Author and professor Lindsey Drager’s new novel, The Avian Hourglass, presents a deeply engaging journey through dreamlike terrain. It is intellectually even more challenging and weird than her excellent 2019 novel, The Archive of Alternate Endings.
In The Avian Hourglass, an unidentified narrator navigates a plethora of exceedingly strange circumstances in an unidentified town while studying for her fifth (and final) attempt to pass the test to become a radio astronomer. She discovers “Saturn”, the first in a series of half-buried cement blocks showing the carved names of all the nearby planets (except Earth) in properly spaced, distant orbits around the town’s sundial.
Her aunt, a fount of etymological knowledge, has filled her yard with defective versions of world globes that she, as did her forebears, fashions (and revises via pasted-on overlays showing variant versions of continents, borders, and languages) at the request of the town’s residents. The town is facing a Crisis (a ubiquitous reference in the narrative but never described). Its residents have regularly met, for over four decades, at the Demonstration, in two groups arguing “Yes” or “No” (and eventually “Maybe”), but the question at hand is never identified.
The narrator’s friend, Uri, who wears a pair of wings at all times, is writing a one-man play about Icarus, which, although he fails to fashion an ending, is regularly performed for the townsfolk.
In the aftermath of a solar eclipse, all birds have disappeared (although bird-less, human-sized nests mysteriously pop up all around town). The ghost of the missing birds plays an ever-present if low-key role throughout The Avian Hourglass, including “narrating” an important local folktale, “Girl in Glass Vessel”, which mirrors Drager’s narrative.
The birds are not the only things that have disappeared. Environmental degradation has generated a perpetual smog that obliterates the stars. A friend of the narrator has created “the star house”, a large wooden room constructed in a field, with holes in the roof designed to create a mid-day vision inside the black box replicating the lost starry sky.

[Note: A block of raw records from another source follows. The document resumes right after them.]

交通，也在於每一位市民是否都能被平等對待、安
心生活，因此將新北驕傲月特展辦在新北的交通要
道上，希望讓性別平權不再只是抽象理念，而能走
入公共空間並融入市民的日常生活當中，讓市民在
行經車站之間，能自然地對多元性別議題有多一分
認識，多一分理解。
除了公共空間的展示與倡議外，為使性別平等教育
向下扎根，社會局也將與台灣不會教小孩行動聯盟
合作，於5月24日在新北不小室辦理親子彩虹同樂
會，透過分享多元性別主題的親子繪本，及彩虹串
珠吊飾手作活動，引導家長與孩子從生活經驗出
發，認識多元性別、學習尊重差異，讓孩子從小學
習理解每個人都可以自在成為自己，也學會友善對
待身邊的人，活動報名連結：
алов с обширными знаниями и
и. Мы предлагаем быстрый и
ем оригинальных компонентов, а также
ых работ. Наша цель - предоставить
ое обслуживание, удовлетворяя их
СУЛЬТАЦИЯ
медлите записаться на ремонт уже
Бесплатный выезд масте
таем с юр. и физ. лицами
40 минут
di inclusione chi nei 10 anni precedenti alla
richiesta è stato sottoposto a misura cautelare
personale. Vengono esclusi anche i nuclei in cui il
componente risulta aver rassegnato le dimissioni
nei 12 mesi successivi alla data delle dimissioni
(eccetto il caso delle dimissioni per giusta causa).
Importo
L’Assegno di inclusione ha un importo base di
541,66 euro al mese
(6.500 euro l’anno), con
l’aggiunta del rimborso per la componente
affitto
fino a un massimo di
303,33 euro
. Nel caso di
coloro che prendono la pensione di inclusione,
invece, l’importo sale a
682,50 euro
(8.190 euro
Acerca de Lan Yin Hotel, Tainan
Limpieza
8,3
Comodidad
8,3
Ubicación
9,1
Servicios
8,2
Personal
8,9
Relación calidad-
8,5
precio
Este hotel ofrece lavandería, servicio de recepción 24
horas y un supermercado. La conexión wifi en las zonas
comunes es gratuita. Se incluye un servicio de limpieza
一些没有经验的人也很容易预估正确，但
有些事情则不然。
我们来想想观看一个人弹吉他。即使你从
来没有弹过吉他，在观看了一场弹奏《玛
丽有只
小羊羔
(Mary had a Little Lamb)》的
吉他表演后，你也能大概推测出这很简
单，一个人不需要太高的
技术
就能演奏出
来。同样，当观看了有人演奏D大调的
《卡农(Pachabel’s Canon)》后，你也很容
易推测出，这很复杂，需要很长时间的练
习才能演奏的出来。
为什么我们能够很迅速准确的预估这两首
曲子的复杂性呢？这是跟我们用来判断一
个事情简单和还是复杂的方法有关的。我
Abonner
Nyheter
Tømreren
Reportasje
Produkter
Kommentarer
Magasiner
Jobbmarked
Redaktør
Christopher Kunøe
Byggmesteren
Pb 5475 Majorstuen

However, The Avian Hourglass‘ gravamen is that while navigating these and many other odd circumstances, the narrator provides a continuous stream of consciousness; scientific, literary, and philosophical. She ruminates on fiction’s paradoxical function: “to illuminate a truth”, noting that “the ending must be inevitable but also surprising, so that it both fulfills … expectations and also subverts them.” While constituting something of a trope in creative writing circles, this insightful maxim will also be true of The Avian Hourglass‘ ending.
The narrator, in the face of Uri’s almost continuous and fraught play rehearsals, contemplates notions of the theater and personal identity. The actor knows what his or her next words will be and where on stage he or she will next move. However,
“the actor knows what is going to happen … but the character – the person the actor is playing – they don’t know what is coming … [the actor has] to abandon the you that is actor, give yourself over to the you that is character.”
As she is intent on becoming a radio astronomer, the narrator’s head is filled with thoughts of time and space. She notes that when we see distant celestial objects (or used to be able to see them), we look literally and directly into the past since light speed takes time. The Avian Hourglass has a many-layered theme of time, its loops, and its reversal, of tracing the present back into the past. One such layer pertains to etymology; she and her aunt repeatedly discuss the origin of words in the past (including the word “etymology”). There are many scenes involving the rewinding of tape recordings as well as stop-and-start play rehearsals in which time is said to be reversed to reach a different present.
And likewise for our real life in the world itself: “I am washing Uri’s wings…and I imagine then that this is all a rehearsal: a world in which I can press rewind and everything returns to some place before where it is now, and we … live it again.”
Drager’s narrator recounts the narrative arc in reverse in a passage toward the novel’s end. Looping and recursive time are portrayed in the town’s folktale, which ends at its beginning, as with this narrator’s tale, which is told in numbered sections that count down from 180 to 1 and then end with 180.
In fiction, weirdness can be intriguing, but it can also be a trap. Many strange tales are a muddle of time and space, braiding confusingly in a morass of oddity for its own sake. This is not the case with The Avian Hourglass. On the novel’s Acknowledgements page, Drager states that she hopes that her “next project won’t be so weird.” I do not share that hope. Drager is adept at creating worlds that differ deeply from ours yet are consistent and engaging, demonstrating her substantial literary talents.